* Start Source document *

LISTSERV mailing list manager LISTSERV 16.5

Help for QSERV-L Archives


QSERV-L Archives

QSERV-L Archives


QSERV-L@LISTSERV.SLAC.STANFORD.EDU


View:

Message:

[

First

|

Previous

|

Next

|

Last

]

By Topic:

[

First

|

Previous

|

Next

|

Last

]

By Author:

[

First

|

Previous

|

Next

|

Last

]

Font:

Proportional Font

LISTSERV Archives

LISTSERV Archives

QSERV-L Home

QSERV-L Home

QSERV-L  December 2015

QSERV-L December 2015

Subject:

Fwd: Re: shared scan

From:

Jacek Becla <[log in to unmask]>

Reply-To:

General discussion for qserv (LSST prototype baseline catalog)

Date:

Tue, 1 Dec 2015 08:30:23 -0800

Content-Type:

text/plain

Parts/Attachments:

Parts/Attachments

text/plain (156 lines)

[sending to the list]

Andy,

We sort of realized you were thinking about implementing the scheduler
all on your side, that is why I asked so prominently :), there is no
point in wasting efforts. Our perhaps naive reaction was "but the
design of the existing ScanScheduler is not too bad, maybe we should
at least reuse it?" But I think we can be talked out of it! If you
call in tomorrow maybe we can discuss all this a bit.

* End Source document *

= Problems =
• A. In the mailing list message, substitute "SharedScanScheduler" for "ScanScheduler" and write out the passage between "[sending to the" and "this a bit.", inclusive.
• B. Quote every line of the classification listing verbatim, leaving out the pictures.
The mailing list message and the listing come from unrelated sources.

* Start Given data *

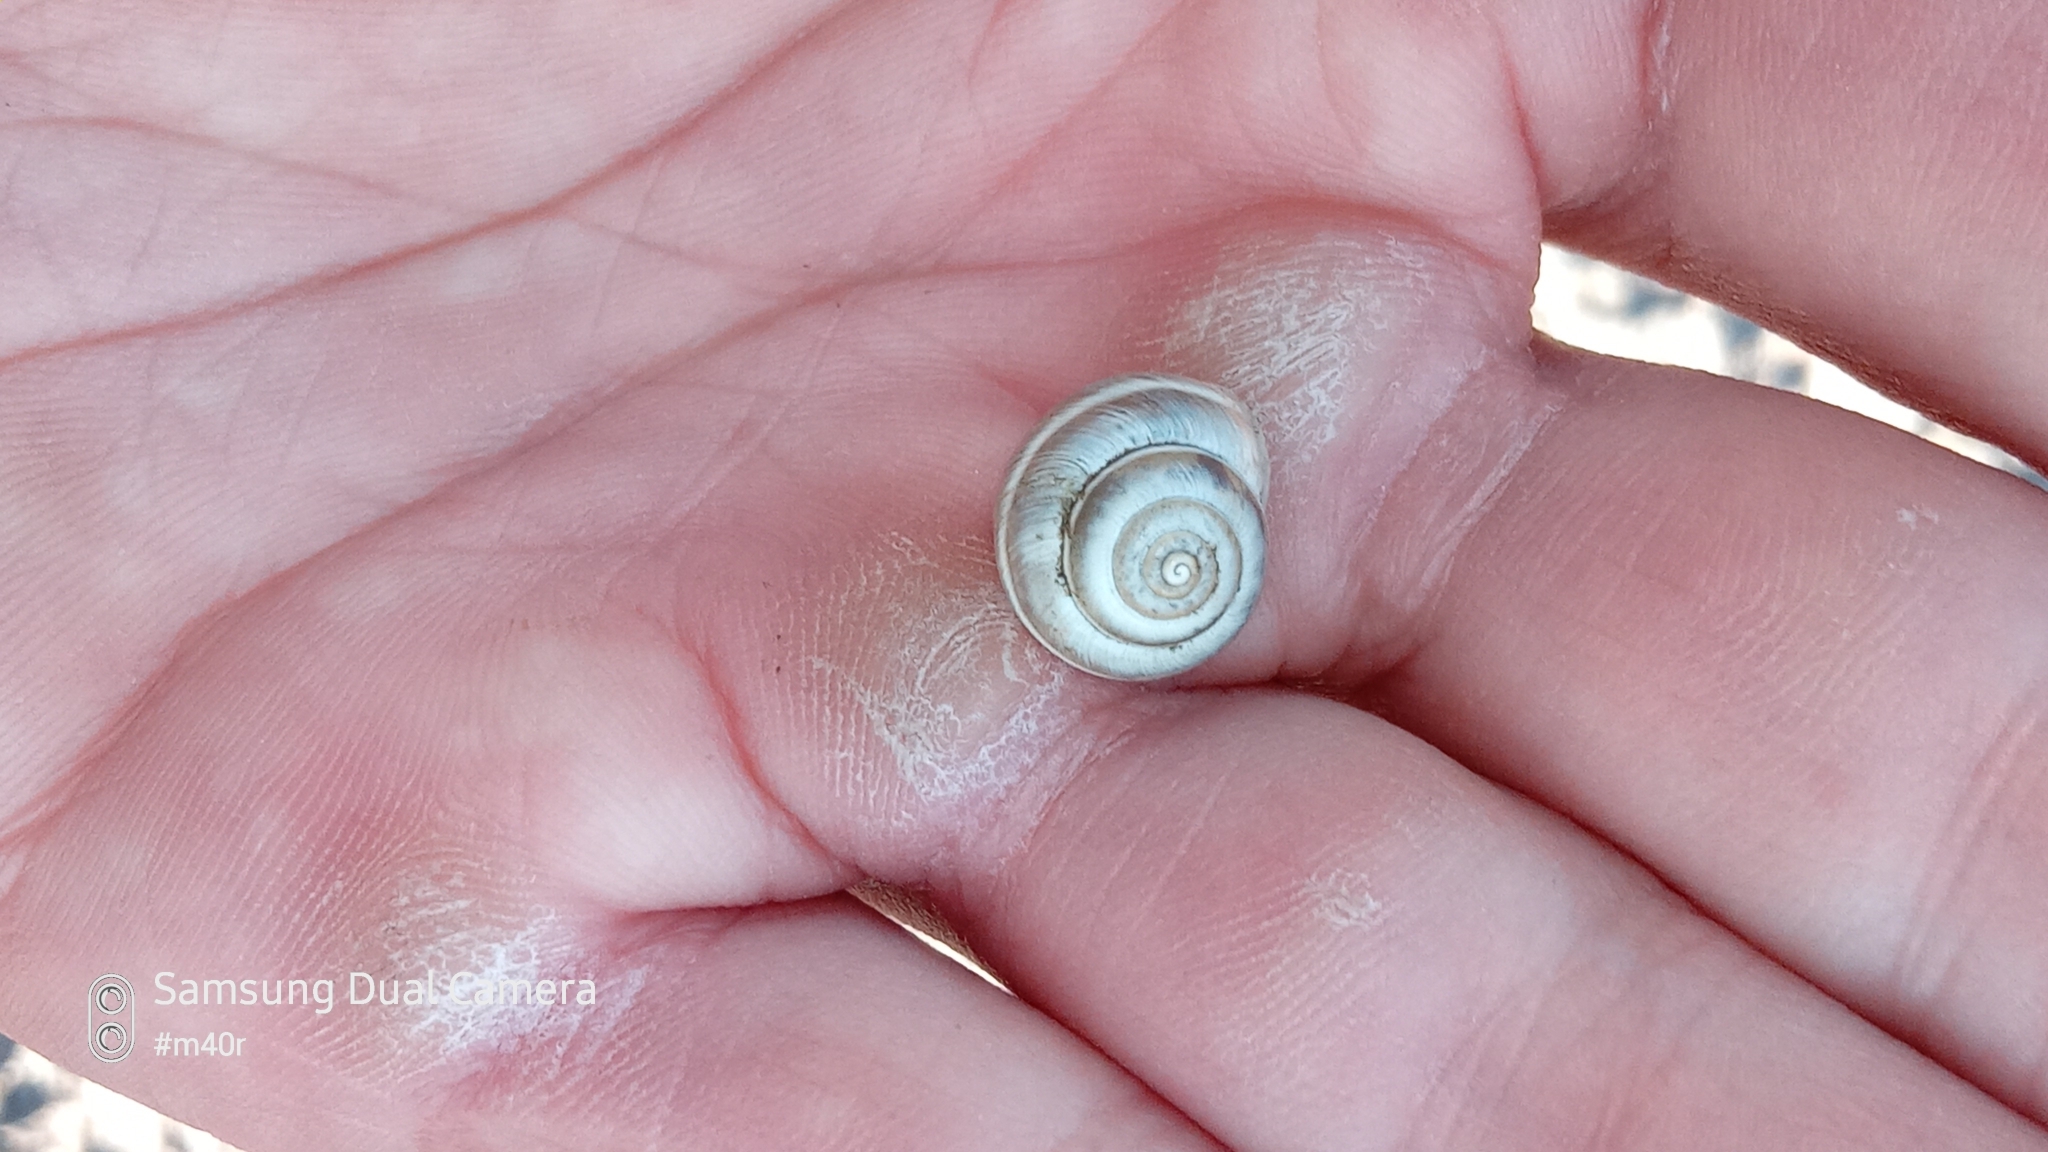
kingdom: Animalia
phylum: Mollusca
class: Gastropoda
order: Stylommatophora
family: Hygromiidae
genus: Harmozica
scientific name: Harmozica ravergiensis
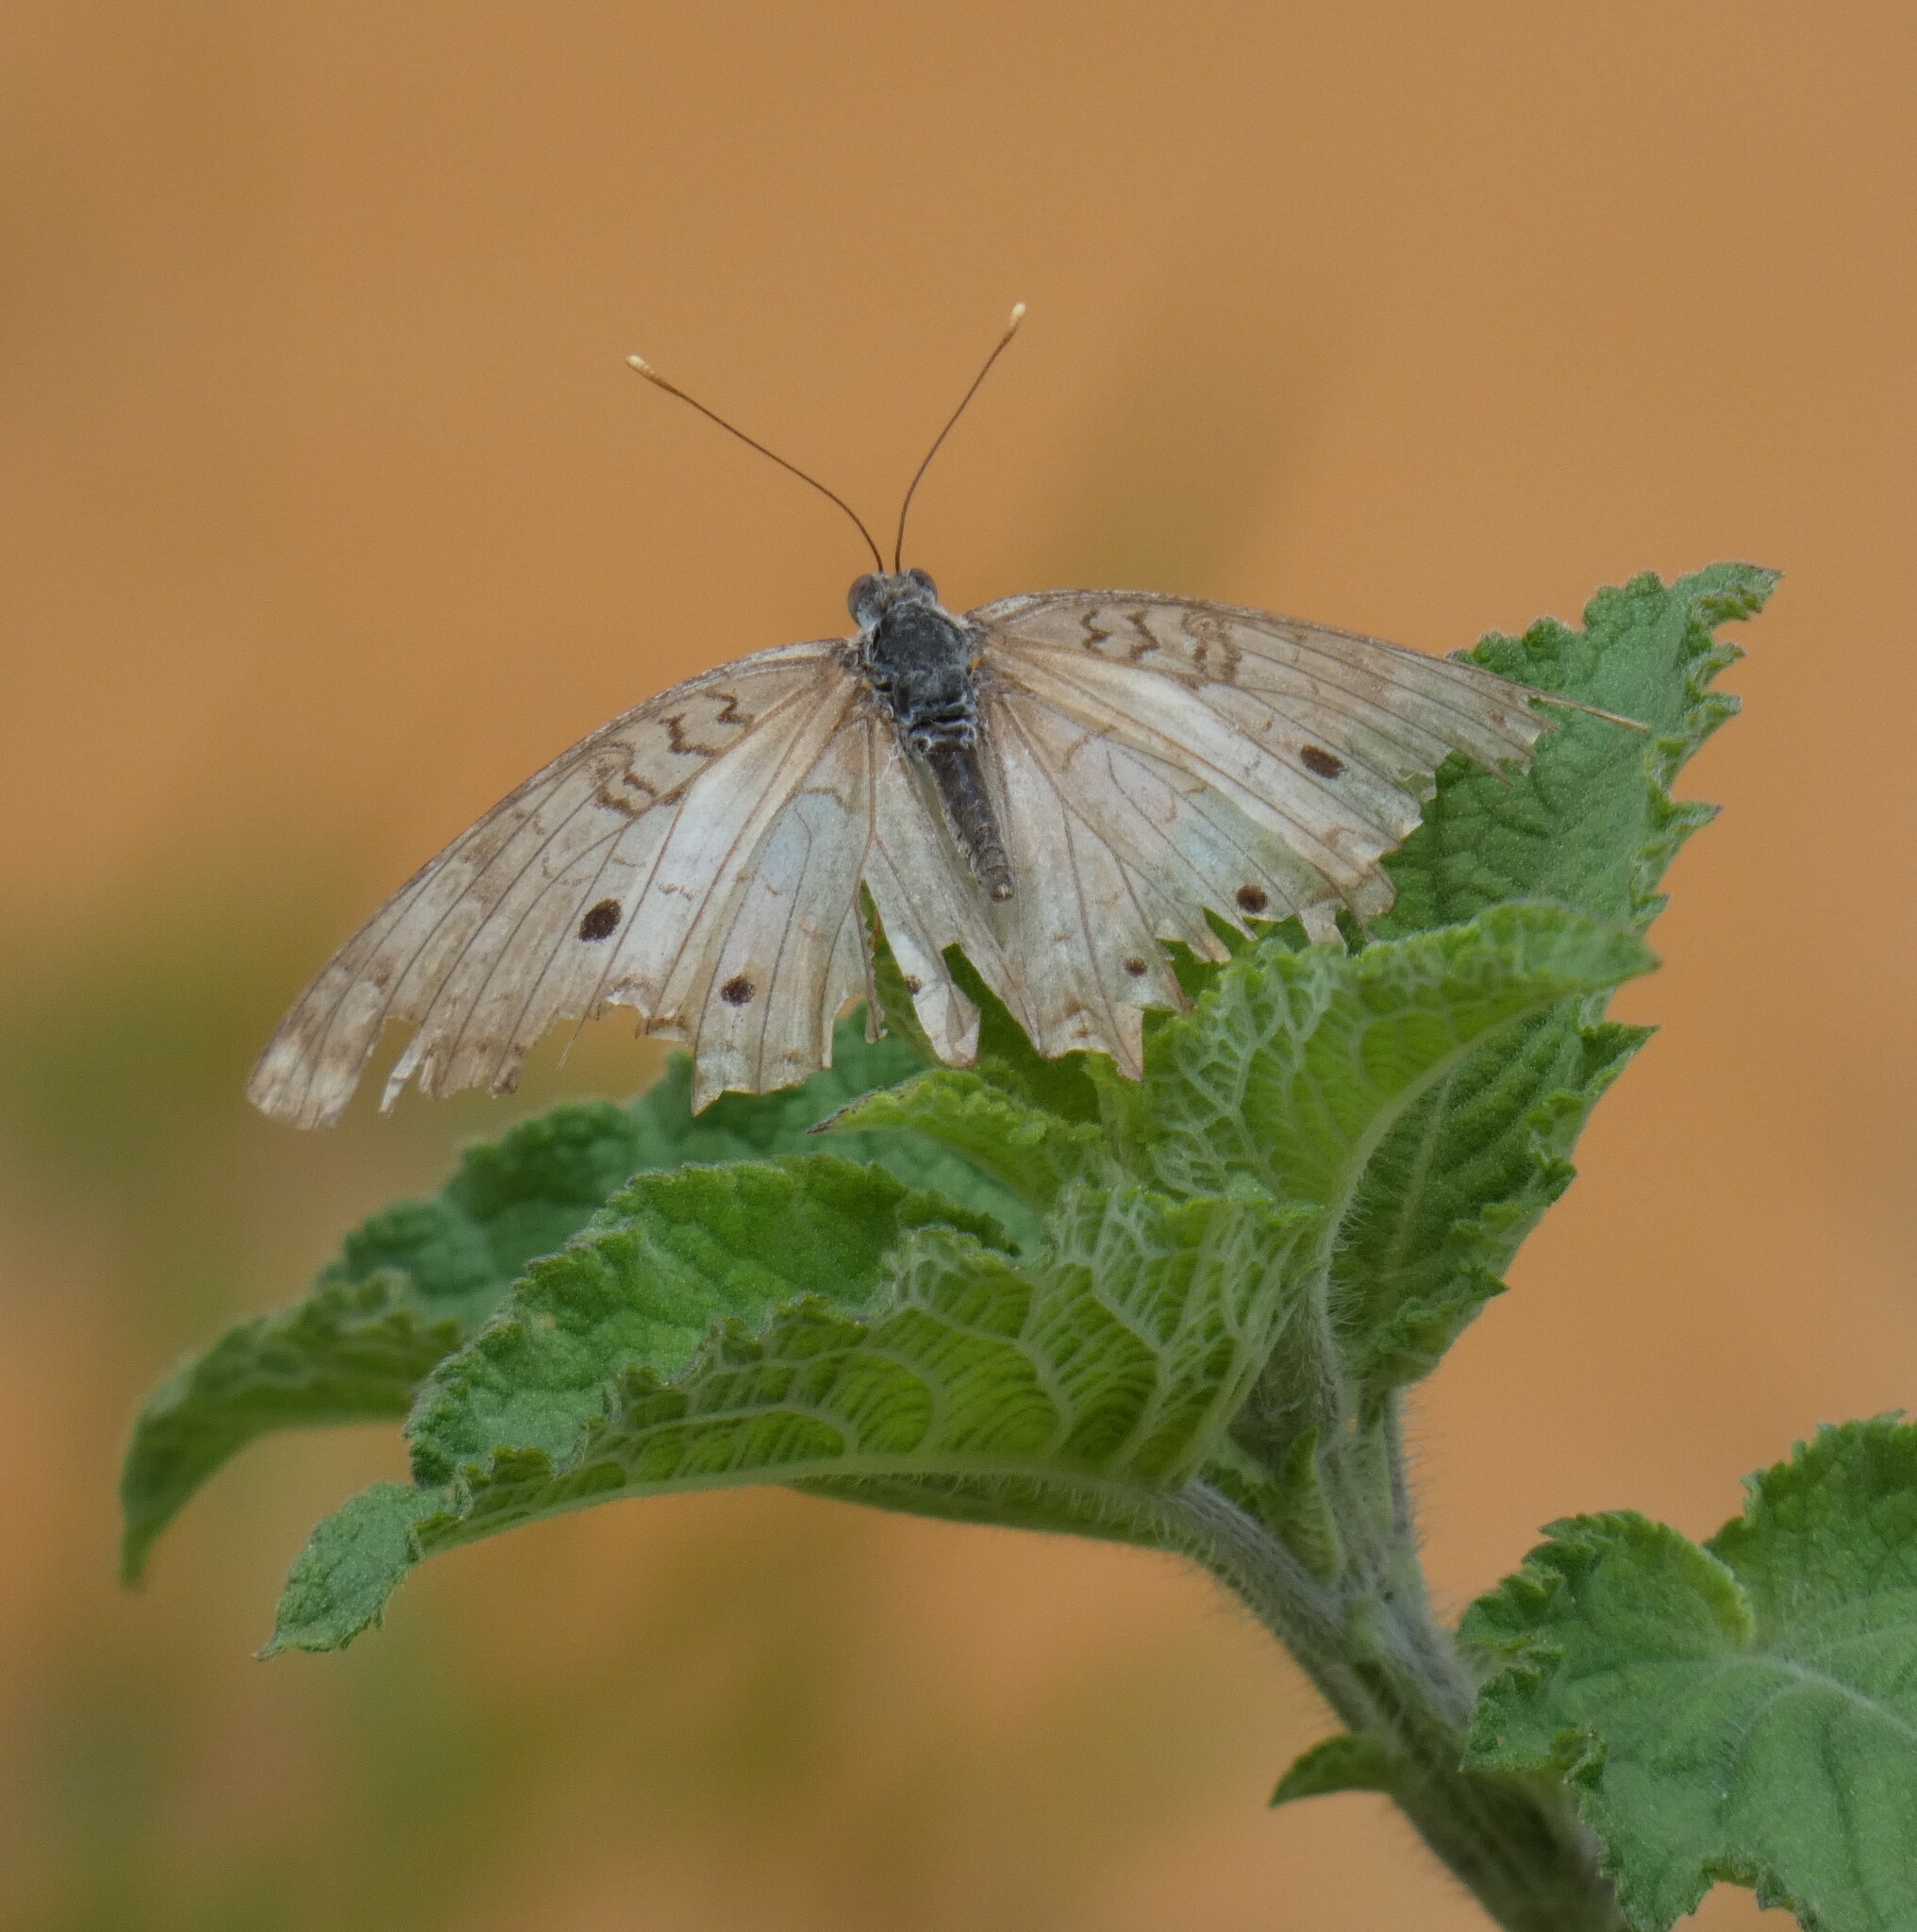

* End Given data *

= Task-by-task results =
• A.
[sending to the list]

Andy,

We sort of realized you were thinking about implementing the scheduler
all on your side, that is why I asked so prominently :), there is no
point in wasting efforts. Our perhaps naive reaction was "but the
design of the existing SharedScanScheduler is not too bad, maybe we should
at least reuse it?" But I think we can be talked out of it! If you
call in tomorrow maybe we can discuss all this a bit.

• B.
kingdom: Animalia
phylum: Mollusca
class: Gastropoda
order: Stylommatophora
family: Hygromiidae
genus: Harmozica
scientific name: Harmozica ravergiensis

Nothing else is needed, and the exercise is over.